Thyroid scan: this imaging test uses a small amount of a radioactive substance, usually radioactive iodine, to obtain a picture of the thyroid gland. A “cold” nodule means that the nodule is not functioning normally. A patient with a “cold” nodule should have a fine needle aspiration biopsy of the nodule. A “functioning”, or “hot”, nodule means that the nodule is taking up radioactive iodine to a degree that is either similar to or greater than the uptake of normal cells. The likelihood of cancer in these nodules is very low and a biopsy is often not needed.

Papillary thyroid cancer: the most common type of thyroid cancer. There are 4 variants of papillary thyroid cancer: classic, follicular, tall-cell and noninvasive follicular thyroid neoplasm with papillary-like nuclear features (NIFTP).

Total thyroidectomy: surgery to remove the entire thyroid gland.

Radioactive iodine (RAI): this plays a valuable role in diagnosing and treating thyroid problems since it is taken up only by the thyroid gland. I-131 is the destructive form used to destroy thyroid tissue in the treatment of thyroid cancer and with an overactive thyroid.

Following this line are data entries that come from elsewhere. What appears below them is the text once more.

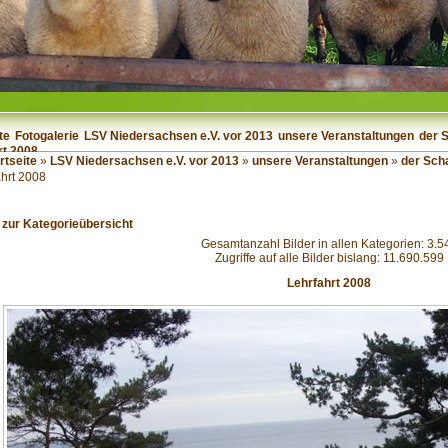
te
Fotogalerie
LSV Niedersachsen e.V. vor 2013
unsere Veranstaltungen
der 
rt 2008
rtseite
»
LSV Niedersachsen e.V. vor 2013
»
unsere Veranstaltungen
»
der Sch
ahrt 2008
 zur Kategorieübersicht
Gesamtanzahl Bilder in allen Kategorien: 3.5
Zugriffe auf alle Bilder bislang: 11.690.599
Lehrfahrt 2008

I-123 is the non-destructive form that does not damage the thyroid and is used in scans to take pictures of the thyroid (Thyroid Scan) or to take pictures of the whole body to look for thyroid cancer (Whole Body Scan).

Central neck compartment: the central portion of the neck between the hyoid bone above, and the sternum and collar bones below and laterally limited by the carotid arteries.

Prophylactic central neck dissection: careful removal of all lymphoid tissue in the central compartment of the neck, even if no obvious cancer is apparent in these lymph nodes.